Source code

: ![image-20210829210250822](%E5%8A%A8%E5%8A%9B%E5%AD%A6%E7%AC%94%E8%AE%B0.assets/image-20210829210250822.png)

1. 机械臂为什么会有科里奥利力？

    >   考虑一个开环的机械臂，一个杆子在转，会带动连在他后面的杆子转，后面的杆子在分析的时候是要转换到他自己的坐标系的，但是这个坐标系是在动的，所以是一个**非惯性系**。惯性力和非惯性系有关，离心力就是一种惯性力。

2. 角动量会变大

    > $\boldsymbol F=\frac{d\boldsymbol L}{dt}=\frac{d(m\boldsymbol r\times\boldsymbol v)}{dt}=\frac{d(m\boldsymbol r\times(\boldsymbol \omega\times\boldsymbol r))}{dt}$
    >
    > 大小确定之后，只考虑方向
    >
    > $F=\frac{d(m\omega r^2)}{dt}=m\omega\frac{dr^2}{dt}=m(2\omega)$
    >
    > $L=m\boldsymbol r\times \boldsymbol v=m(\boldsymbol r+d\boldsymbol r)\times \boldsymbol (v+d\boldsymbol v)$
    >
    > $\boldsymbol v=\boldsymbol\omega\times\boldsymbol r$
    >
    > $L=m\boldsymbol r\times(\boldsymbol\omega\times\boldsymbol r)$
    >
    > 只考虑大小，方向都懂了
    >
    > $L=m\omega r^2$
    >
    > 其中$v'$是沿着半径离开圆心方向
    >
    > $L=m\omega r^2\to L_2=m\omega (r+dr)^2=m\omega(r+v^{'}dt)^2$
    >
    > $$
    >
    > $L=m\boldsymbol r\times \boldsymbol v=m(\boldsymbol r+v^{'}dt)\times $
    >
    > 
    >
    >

****

Please report how many lines of the entries above include "boldsymbol". Only the number is wanted.

### Exercise output
5